• **Document excerpt**
Segment Open
Re: Filter cannot be pushed via a Join

Posted by Xiao Li <ga...@gmail.com>.
Hi, William,

Thanks for reporting it. Could you open a JIRA?

Cheers,

Xiao

William Wong <wi...@gmail.com> 于2019年6月18日周二 上午8:57写道:

> BTW, I noticed a workaround is creating a custom rule to remove 'empty
> local relation' from a union table. However, I am not 100% sure if it is
> the right approach.
>
> On Tue, Jun 18, 2019 at 11:53 PM William Wong <wi...@gmail.com>
> wrote:
>
>> Dear all,
>>
>> I am not sure if it is something expected or not, and should I report it
>> as a bug.  Basically, the constraints of a union table could be turned
>> empty if any subtable is turned into an empty local relation. The side
>> effect is filter cannot be inferred correctly (by
>> InferFiltersFromConstrains)
>>
>> We may reproduce the issue with the following setup:
>> 1) Prepare two tables:
>> * spark.sql("CREATE TABLE IF NOT EXISTS table1(id string, val string)
>> USING PARQUET");
>> * spark.sql("CREATE TABLE IF NOT EXISTS table2(id string, val string)
>> USING PARQUET");
>>
>> 2) Create a union view on table1.
>> * spark.sql("""
>>      | CREATE VIEW partitioned_table_1 AS
>>      | SELECT * FROM table1 WHERE id = 'a'
>>      | UNION ALL
>>      | SELECT * FROM table1 WHERE id = 'b'
>>      | UNION ALL
>>      | SELECT * FROM table1 WHERE id = 'c'
>>      | UNION ALL
>>      | SELECT * FROM table1 WHERE id NOT IN ('a','b','c')
Segment Closed
Keypoint coordinate data:
Segment Open
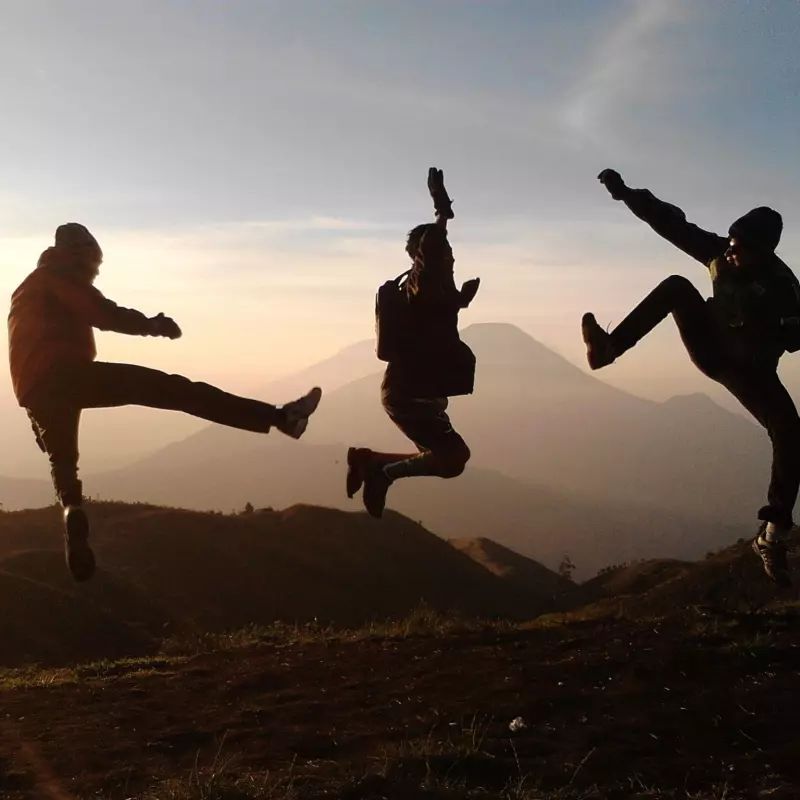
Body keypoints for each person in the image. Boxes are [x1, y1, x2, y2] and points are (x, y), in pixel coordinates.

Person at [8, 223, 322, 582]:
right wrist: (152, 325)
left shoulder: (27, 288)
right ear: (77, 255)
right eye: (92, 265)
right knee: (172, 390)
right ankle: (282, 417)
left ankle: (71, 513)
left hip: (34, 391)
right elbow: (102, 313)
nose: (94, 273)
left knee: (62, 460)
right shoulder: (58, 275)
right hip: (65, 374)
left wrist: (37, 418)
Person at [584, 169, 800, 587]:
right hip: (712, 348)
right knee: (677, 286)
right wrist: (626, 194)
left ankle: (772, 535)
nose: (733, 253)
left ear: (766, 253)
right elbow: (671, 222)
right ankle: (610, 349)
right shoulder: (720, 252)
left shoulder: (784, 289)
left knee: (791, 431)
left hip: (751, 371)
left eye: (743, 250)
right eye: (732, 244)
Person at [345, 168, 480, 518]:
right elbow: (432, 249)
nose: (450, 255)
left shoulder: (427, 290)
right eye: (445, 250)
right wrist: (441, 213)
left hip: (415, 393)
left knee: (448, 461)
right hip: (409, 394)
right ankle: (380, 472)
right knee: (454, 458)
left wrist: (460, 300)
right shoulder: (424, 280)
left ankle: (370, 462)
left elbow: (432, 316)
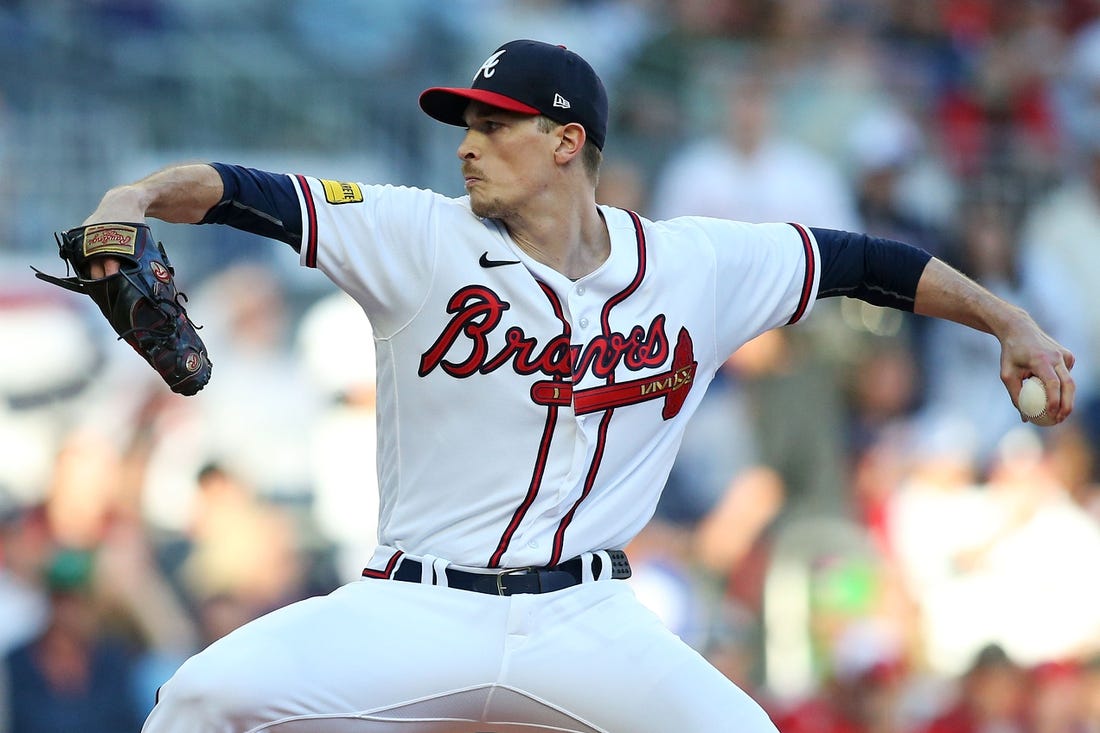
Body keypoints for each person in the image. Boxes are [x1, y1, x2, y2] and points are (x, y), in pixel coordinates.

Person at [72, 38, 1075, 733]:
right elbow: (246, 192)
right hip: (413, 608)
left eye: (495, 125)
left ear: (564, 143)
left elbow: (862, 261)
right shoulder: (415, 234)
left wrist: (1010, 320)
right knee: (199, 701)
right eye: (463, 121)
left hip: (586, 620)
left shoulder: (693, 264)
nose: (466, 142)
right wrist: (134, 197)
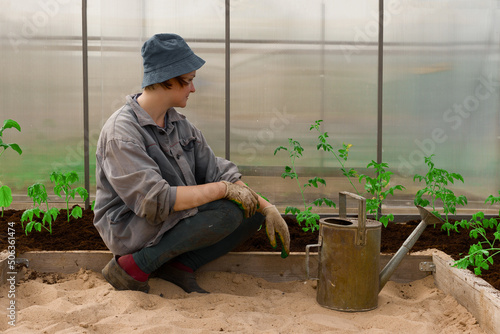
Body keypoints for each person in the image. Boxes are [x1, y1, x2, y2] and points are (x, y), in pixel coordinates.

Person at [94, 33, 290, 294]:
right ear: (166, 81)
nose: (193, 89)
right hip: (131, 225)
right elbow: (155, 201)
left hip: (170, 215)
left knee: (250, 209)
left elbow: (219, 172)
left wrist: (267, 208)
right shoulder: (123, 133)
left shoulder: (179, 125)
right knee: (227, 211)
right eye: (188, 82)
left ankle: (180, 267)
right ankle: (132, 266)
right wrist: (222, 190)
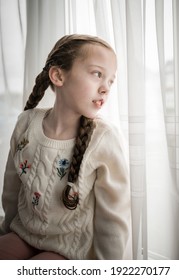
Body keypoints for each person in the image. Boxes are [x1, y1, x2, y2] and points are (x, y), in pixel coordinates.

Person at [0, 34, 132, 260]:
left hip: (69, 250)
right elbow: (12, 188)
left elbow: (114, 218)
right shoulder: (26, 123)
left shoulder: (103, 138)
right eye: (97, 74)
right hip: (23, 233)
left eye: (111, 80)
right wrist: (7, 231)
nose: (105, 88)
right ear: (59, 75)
Segment Closed
• **Brief A**
Answer these questions about the thread on a filter that cannot be pushed via a join:
(i) What does Xiao Li ask William to open?
(ii) What workaround did William notice?
(iii) What storage format do the two CREATE TABLE statements use?
• **Brief B**
From the thread on a filter that cannot be pushed via a join, copy the stretch from "Thanks for reporting" through "the right approach." character for character.

• **Expected output A**
(i) A JIRA.
(ii) Creating a custom rule to remove 'empty local relation' from a union table.
(iii) PARQUET.

• **Expected output B**
Thanks for reporting it. Could you open a JIRA?

Cheers,

Xiao

William Wong <wi...@gmail.com> 于2019年6月18日周二 上午8:57写道:

> BTW, I noticed a workaround is creating a custom rule to remove 'empty
> local relation' from a union table. However, I am not 100% sure if it is
> the right approach.